China GDP Beats, Retail Sales Slump (Amid Renewed Fake Data Fears)

China bond yields rose ahead of the macro data avalanche tonight (following a leaked upside surprise print for GDP). GDP, Industrial Production, and Fixed Asset Investment all beat expectations but  Sales missed dramatically – growing at its slowest since Feb 2004.

As a reminder, these numbers are landing amid some renewed concern over the integrity of Chinese data, with a nationwide audit of city and county governments last year finding a slew inflated fiscal revenues.

The last couple of months have seen upside surprises for Chinese data…

Before the data release, an official at the National Development and Reform Commission, China's top economic planner, said GDP rose 6.9% in 2017, according to financial information website Hexun.com.

And the data deluge tonight printed as follows…

  • China GDP YoY BEAT: +6.8% vs +6.7% exp (+6.8% prior)
  • China Industrial Production YoY BEAT: +6.2% vs +6.1% exp (+6.1% prior)
  • China Retail Sales YoY MISS: +9.4% vs +10.2%% exp (+10.2% prior) – lowest since Feb 04
  • China Fixed Assets Investment YoY BEAT +7.2% vs +7.1% exp (+7.2% prior)
  • Visually…the trend is clear…

    Offshore Yuan has trod water for the last 3 days, albeit with some volatility within that range…

    Chinese stocks have been divergent in the last few days but overnight saw a panic bid rip through CHINEXT (China's small caps and tech index) as crypto-carnage sent many stocks limit down but The National Team appeared to have other ideas…

    Stocks in Hong Kong, which have been strong all day, are taking a bit of a leg up after the dat, led by banks.

    Notably, PBOC pumps in net 90b yuan through reverse-repurchase operations, taking total injections since Jan. 11 to 720b yuan.. which might help explain the rebound.

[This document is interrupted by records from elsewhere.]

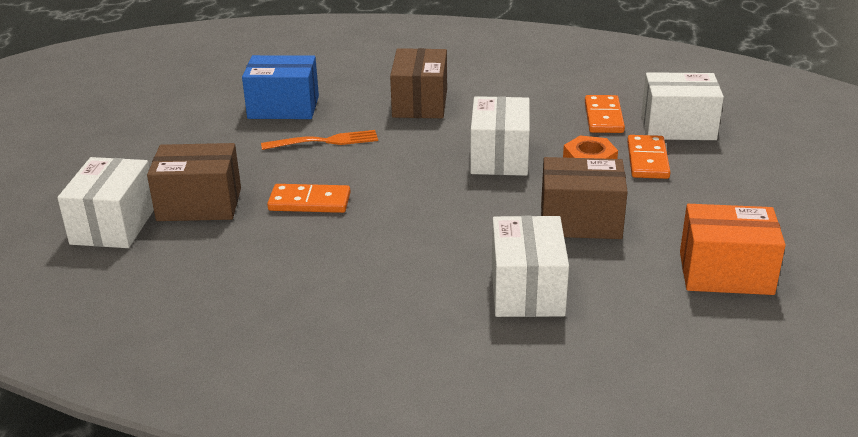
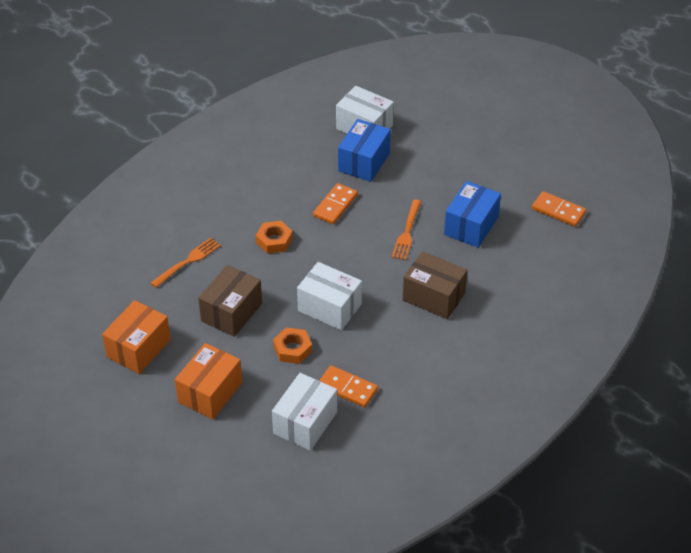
camera: 115 degrees right, 15 degrees up
brown box [147,143,241,221] -> blue box [338,119,391,182]
white box [492,216,569,317] -> orange fork [151,238,221,288]
orange domino [627,135,671,179] -> orange domino moved to [532,191,586,227]
none -> orange box [175,343,242,419]
none -> orange nut [256,221,293,254]

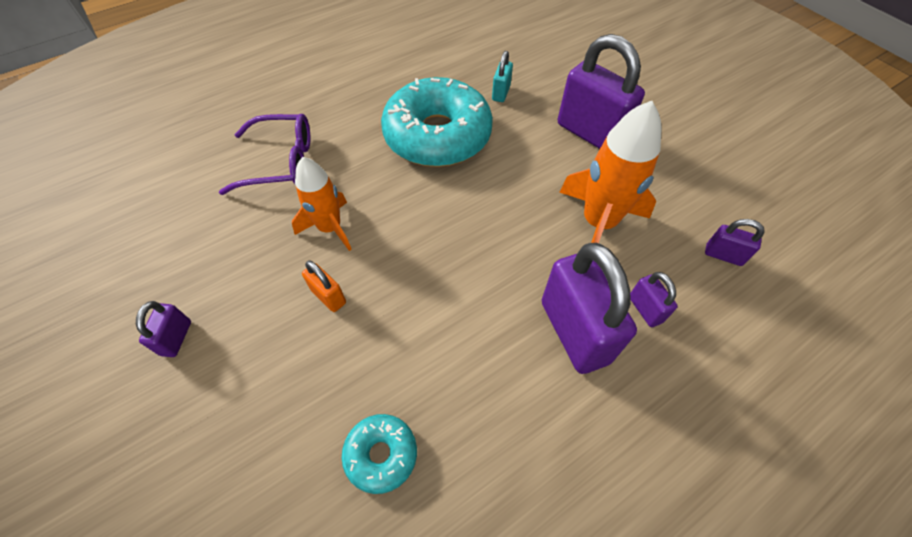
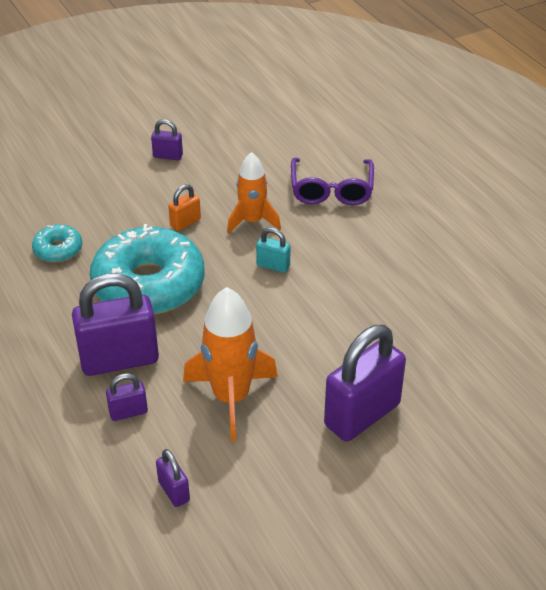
camera: 95 degrees right, 15 degrees down
turquoise donut [381,77,493,167] -> turquoise donut moved to [90,224,205,315]
turquoise padlock [492,51,513,102] -> turquoise padlock moved to [256,227,291,273]
purple padlock [705,219,765,266] -> purple padlock turned 60 degrees counterclockwise [156,449,190,507]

    Finally, now that we have all the data in from 2017, Bloomberg's Chris Anstey reminds us that the consensus forecast of economists surveyed by Bloomberg is for a 2018 growth rate of 6.4%. To get there, it means we'll need to see a step down in the monthly data for China to decelerate somewhat. Assuming that exports and consumption continue to expand rapidly, that puts the onus on the slowdown potentially on production and investment.